--- Data for review Enclosed Below ---
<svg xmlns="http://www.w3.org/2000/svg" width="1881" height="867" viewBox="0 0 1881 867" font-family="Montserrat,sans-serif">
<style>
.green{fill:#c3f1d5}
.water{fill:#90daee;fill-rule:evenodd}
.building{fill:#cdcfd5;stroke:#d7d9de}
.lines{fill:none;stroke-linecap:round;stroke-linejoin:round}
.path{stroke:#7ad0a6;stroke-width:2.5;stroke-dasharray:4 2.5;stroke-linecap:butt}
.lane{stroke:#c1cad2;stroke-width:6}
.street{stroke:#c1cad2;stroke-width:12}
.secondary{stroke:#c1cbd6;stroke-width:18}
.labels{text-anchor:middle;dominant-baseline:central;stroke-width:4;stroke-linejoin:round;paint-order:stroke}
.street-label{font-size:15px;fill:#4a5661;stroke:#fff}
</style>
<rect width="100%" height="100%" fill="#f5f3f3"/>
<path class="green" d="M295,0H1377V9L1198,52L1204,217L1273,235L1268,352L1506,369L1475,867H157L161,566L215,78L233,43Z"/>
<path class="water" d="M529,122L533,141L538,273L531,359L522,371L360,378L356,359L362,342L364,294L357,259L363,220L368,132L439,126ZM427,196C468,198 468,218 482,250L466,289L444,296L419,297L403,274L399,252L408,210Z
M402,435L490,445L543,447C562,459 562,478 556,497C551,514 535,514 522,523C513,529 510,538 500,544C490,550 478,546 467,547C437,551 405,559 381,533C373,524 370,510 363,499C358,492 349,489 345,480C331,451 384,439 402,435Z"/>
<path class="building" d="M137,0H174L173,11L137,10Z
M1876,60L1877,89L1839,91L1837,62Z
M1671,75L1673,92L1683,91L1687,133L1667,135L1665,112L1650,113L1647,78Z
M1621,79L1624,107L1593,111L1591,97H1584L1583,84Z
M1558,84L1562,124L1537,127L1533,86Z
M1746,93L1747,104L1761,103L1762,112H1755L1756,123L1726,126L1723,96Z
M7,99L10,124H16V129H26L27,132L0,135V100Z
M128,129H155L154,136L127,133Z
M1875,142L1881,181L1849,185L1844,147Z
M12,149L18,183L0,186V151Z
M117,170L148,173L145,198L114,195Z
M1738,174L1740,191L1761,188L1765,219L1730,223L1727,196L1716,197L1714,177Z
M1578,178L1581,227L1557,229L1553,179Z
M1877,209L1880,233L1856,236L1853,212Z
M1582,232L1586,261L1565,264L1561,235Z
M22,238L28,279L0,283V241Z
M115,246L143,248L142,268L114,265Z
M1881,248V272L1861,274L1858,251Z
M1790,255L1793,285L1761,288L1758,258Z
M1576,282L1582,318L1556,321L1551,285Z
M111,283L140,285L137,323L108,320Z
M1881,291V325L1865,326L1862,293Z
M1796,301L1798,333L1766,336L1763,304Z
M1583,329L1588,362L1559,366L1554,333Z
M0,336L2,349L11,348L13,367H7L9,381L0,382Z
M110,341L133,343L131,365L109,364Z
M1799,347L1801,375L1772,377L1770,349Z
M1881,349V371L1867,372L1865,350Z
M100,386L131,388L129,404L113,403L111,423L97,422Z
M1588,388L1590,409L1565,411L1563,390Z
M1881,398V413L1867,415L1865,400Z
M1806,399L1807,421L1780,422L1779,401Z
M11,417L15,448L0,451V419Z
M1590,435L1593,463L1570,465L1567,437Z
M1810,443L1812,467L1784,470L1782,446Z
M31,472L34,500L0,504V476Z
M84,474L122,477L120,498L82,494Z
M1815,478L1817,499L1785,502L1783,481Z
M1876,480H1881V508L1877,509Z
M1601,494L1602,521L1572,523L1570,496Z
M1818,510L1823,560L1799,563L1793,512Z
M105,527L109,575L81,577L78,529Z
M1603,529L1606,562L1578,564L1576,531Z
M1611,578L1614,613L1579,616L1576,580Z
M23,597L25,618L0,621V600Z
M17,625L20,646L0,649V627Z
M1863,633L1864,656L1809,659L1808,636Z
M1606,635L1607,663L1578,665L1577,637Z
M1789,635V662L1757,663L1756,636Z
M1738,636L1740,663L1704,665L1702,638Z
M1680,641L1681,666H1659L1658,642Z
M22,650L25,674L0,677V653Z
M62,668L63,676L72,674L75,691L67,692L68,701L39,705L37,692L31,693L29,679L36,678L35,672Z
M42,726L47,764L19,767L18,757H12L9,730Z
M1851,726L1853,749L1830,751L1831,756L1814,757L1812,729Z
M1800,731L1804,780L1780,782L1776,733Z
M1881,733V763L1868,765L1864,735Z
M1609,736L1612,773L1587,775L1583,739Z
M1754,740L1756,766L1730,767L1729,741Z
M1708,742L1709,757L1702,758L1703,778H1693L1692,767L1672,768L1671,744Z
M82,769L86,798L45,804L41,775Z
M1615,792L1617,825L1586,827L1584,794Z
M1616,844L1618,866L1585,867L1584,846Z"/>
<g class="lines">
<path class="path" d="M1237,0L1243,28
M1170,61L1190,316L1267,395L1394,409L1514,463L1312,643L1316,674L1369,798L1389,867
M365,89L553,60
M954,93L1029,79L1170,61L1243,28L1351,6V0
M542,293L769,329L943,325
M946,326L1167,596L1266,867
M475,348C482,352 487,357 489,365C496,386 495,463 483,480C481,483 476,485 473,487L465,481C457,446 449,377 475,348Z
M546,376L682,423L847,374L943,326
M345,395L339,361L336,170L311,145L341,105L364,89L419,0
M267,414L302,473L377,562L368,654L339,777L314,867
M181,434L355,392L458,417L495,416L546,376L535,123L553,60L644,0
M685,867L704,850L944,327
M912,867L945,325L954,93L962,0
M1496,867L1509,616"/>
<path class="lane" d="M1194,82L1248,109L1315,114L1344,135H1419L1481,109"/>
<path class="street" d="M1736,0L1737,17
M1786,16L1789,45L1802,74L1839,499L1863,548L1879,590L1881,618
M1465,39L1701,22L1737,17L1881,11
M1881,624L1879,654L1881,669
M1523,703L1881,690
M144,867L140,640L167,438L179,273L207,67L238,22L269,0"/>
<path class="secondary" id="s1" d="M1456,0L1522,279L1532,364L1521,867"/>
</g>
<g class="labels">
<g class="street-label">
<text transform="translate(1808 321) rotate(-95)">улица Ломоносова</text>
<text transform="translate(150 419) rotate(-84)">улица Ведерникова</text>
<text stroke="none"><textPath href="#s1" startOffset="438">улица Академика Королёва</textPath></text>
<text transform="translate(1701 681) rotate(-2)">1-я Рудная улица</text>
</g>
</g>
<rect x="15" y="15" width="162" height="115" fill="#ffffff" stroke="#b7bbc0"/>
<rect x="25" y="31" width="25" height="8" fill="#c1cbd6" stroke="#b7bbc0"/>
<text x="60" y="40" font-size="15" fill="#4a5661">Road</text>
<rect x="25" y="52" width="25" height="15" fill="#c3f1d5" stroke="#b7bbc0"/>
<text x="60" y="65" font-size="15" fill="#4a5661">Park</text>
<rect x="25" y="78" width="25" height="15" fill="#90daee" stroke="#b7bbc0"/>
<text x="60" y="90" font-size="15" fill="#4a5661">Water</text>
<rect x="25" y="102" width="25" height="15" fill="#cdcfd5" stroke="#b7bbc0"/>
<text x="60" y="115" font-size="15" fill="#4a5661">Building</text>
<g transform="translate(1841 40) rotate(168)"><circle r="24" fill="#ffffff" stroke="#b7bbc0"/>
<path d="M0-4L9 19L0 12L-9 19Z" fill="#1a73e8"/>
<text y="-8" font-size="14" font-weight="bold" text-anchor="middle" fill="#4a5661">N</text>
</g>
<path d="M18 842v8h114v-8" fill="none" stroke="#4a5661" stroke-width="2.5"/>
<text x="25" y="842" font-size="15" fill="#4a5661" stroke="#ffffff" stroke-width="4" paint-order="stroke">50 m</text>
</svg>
--- End of Enclosed Data for review ---
• _Task prompt_: The complete set of entries is to be restated word for word.

• _Answer for this exercise_:
<svg xmlns="http://www.w3.org/2000/svg" width="1881" height="867" viewBox="0 0 1881 867" font-family="Montserrat,sans-serif">
<style>
.green{fill:#c3f1d5}
.water{fill:#90daee;fill-rule:evenodd}
.building{fill:#cdcfd5;stroke:#d7d9de}
.lines{fill:none;stroke-linecap:round;stroke-linejoin:round}
.path{stroke:#7ad0a6;stroke-width:2.5;stroke-dasharray:4 2.5;stroke-linecap:butt}
.lane{stroke:#c1cad2;stroke-width:6}
.street{stroke:#c1cad2;stroke-width:12}
.secondary{stroke:#c1cbd6;stroke-width:18}
.labels{text-anchor:middle;dominant-baseline:central;stroke-width:4;stroke-linejoin:round;paint-order:stroke}
.street-label{font-size:15px;fill:#4a5661;stroke:#fff}
</style>
<rect width="100%" height="100%" fill="#f5f3f3"/>
<path class="green" d="M295,0H1377V9L1198,52L1204,217L1273,235L1268,352L1506,369L1475,867H157L161,566L215,78L233,43Z"/>
<path class="water" d="M529,122L533,141L538,273L531,359L522,371L360,378L356,359L362,342L364,294L357,259L363,220L368,132L439,126ZM427,196C468,198 468,218 482,250L466,289L444,296L419,297L403,274L399,252L408,210Z
M402,435L490,445L543,447C562,459 562,478 556,497C551,514 535,514 522,523C513,529 510,538 500,544C490,550 478,546 467,547C437,551 405,559 381,533C373,524 370,510 363,499C358,492 349,489 345,480C331,451 384,439 402,435Z"/>
<path class="building" d="M137,0H174L173,11L137,10Z
M1876,60L1877,89L1839,91L1837,62Z
M1671,75L1673,92L1683,91L1687,133L1667,135L1665,112L1650,113L1647,78Z
M1621,79L1624,107L1593,111L1591,97H1584L1583,84Z
M1558,84L1562,124L1537,127L1533,86Z
M1746,93L1747,104L1761,103L1762,112H1755L1756,123L1726,126L1723,96Z
M7,99L10,124H16V129H26L27,132L0,135V100Z
M128,129H155L154,136L127,133Z
M1875,142L1881,181L1849,185L1844,147Z
M12,149L18,183L0,186V151Z
M117,170L148,173L145,198L114,195Z
M1738,174L1740,191L1761,188L1765,219L1730,223L1727,196L1716,197L1714,177Z
M1578,178L1581,227L1557,229L1553,179Z
M1877,209L1880,233L1856,236L1853,212Z
M1582,232L1586,261L1565,264L1561,235Z
M22,238L28,279L0,283V241Z
M115,246L143,248L142,268L114,265Z
M1881,248V272L1861,274L1858,251Z
M1790,255L1793,285L1761,288L1758,258Z
M1576,282L1582,318L1556,321L1551,285Z
M111,283L140,285L137,323L108,320Z
M1881,291V325L1865,326L1862,293Z
M1796,301L1798,333L1766,336L1763,304Z
M1583,329L1588,362L1559,366L1554,333Z
M0,336L2,349L11,348L13,367H7L9,381L0,382Z
M110,341L133,343L131,365L109,364Z
M1799,347L1801,375L1772,377L1770,349Z
M1881,349V371L1867,372L1865,350Z
M100,386L131,388L129,404L113,403L111,423L97,422Z
M1588,388L1590,409L1565,411L1563,390Z
M1881,398V413L1867,415L1865,400Z
M1806,399L1807,421L1780,422L1779,401Z
M11,417L15,448L0,451V419Z
M1590,435L1593,463L1570,465L1567,437Z
M1810,443L1812,467L1784,470L1782,446Z
M31,472L34,500L0,504V476Z
M84,474L122,477L120,498L82,494Z
M1815,478L1817,499L1785,502L1783,481Z
M1876,480H1881V508L1877,509Z
M1601,494L1602,521L1572,523L1570,496Z
M1818,510L1823,560L1799,563L1793,512Z
M105,527L109,575L81,577L78,529Z
M1603,529L1606,562L1578,564L1576,531Z
M1611,578L1614,613L1579,616L1576,580Z
M23,597L25,618L0,621V600Z
M17,625L20,646L0,649V627Z
M1863,633L1864,656L1809,659L1808,636Z
M1606,635L1607,663L1578,665L1577,637Z
M1789,635V662L1757,663L1756,636Z
M1738,636L1740,663L1704,665L1702,638Z
M1680,641L1681,666H1659L1658,642Z
M22,650L25,674L0,677V653Z
M62,668L63,676L72,674L75,691L67,692L68,701L39,705L37,692L31,693L29,679L36,678L35,672Z
M42,726L47,764L19,767L18,757H12L9,730Z
M1851,726L1853,749L1830,751L1831,756L1814,757L1812,729Z
M1800,731L1804,780L1780,782L1776,733Z
M1881,733V763L1868,765L1864,735Z
M1609,736L1612,773L1587,775L1583,739Z
M1754,740L1756,766L1730,767L1729,741Z
M1708,742L1709,757L1702,758L1703,778H1693L1692,767L1672,768L1671,744Z
M82,769L86,798L45,804L41,775Z
M1615,792L1617,825L1586,827L1584,794Z
M1616,844L1618,866L1585,867L1584,846Z"/>
<g class="lines">
<path class="path" d="M1237,0L1243,28
M1170,61L1190,316L1267,395L1394,409L1514,463L1312,643L1316,674L1369,798L1389,867
M365,89L553,60
M954,93L1029,79L1170,61L1243,28L1351,6V0
M542,293L769,329L943,325
M946,326L1167,596L1266,867
M475,348C482,352 487,357 489,365C496,386 495,463 483,480C481,483 476,485 473,487L465,481C457,446 449,377 475,348Z
M546,376L682,423L847,374L943,326
M345,395L339,361L336,170L311,145L341,105L364,89L419,0
M267,414L302,473L377,562L368,654L339,777L314,867
M181,434L355,392L458,417L495,416L546,376L535,123L553,60L644,0
M685,867L704,850L944,327
M912,867L945,325L954,93L962,0
M1496,867L1509,616"/>
<path class="lane" d="M1194,82L1248,109L1315,114L1344,135H1419L1481,109"/>
<path class="street" d="M1736,0L1737,17
M1786,16L1789,45L1802,74L1839,499L1863,548L1879,590L1881,618
M1465,39L1701,22L1737,17L1881,11
M1881,624L1879,654L1881,669
M1523,703L1881,690
M144,867L140,640L167,438L179,273L207,67L238,22L269,0"/>
<path class="secondary" id="s1" d="M1456,0L1522,279L1532,364L1521,867"/>
</g>
<g class="labels">
<g class="street-label">
<text transform="translate(1808 321) rotate(-95)">улица Ломоносова</text>
<text transform="translate(150 419) rotate(-84)">улица Ведерникова</text>
<text stroke="none"><textPath href="#s1" startOffset="438">улица Академика Королёва</textPath></text>
<text transform="translate(1701 681) rotate(-2)">1-я Рудная улица</text>
</g>
</g>
<rect x="15" y="15" width="162" height="115" fill="#ffffff" stroke="#b7bbc0"/>
<rect x="25" y="31" width="25" height="8" fill="#c1cbd6" stroke="#b7bbc0"/>
<text x="60" y="40" font-size="15" fill="#4a5661">Road</text>
<rect x="25" y="52" width="25" height="15" fill="#c3f1d5" stroke="#b7bbc0"/>
<text x="60" y="65" font-size="15" fill="#4a5661">Park</text>
<rect x="25" y="78" width="25" height="15" fill="#90daee" stroke="#b7bbc0"/>
<text x="60" y="90" font-size="15" fill="#4a5661">Water</text>
<rect x="25" y="102" width="25" height="15" fill="#cdcfd5" stroke="#b7bbc0"/>
<text x="60" y="115" font-size="15" fill="#4a5661">Building</text>
<g transform="translate(1841 40) rotate(168)"><circle r="24" fill="#ffffff" stroke="#b7bbc0"/>
<path d="M0-4L9 19L0 12L-9 19Z" fill="#1a73e8"/>
<text y="-8" font-size="14" font-weight="bold" text-anchor="middle" fill="#4a5661">N</text>
</g>
<path d="M18 842v8h114v-8" fill="none" stroke="#4a5661" stroke-width="2.5"/>
<text x="25" y="842" font-size="15" fill="#4a5661" stroke="#ffffff" stroke-width="4" paint-order="stroke">50 m</text>
</svg>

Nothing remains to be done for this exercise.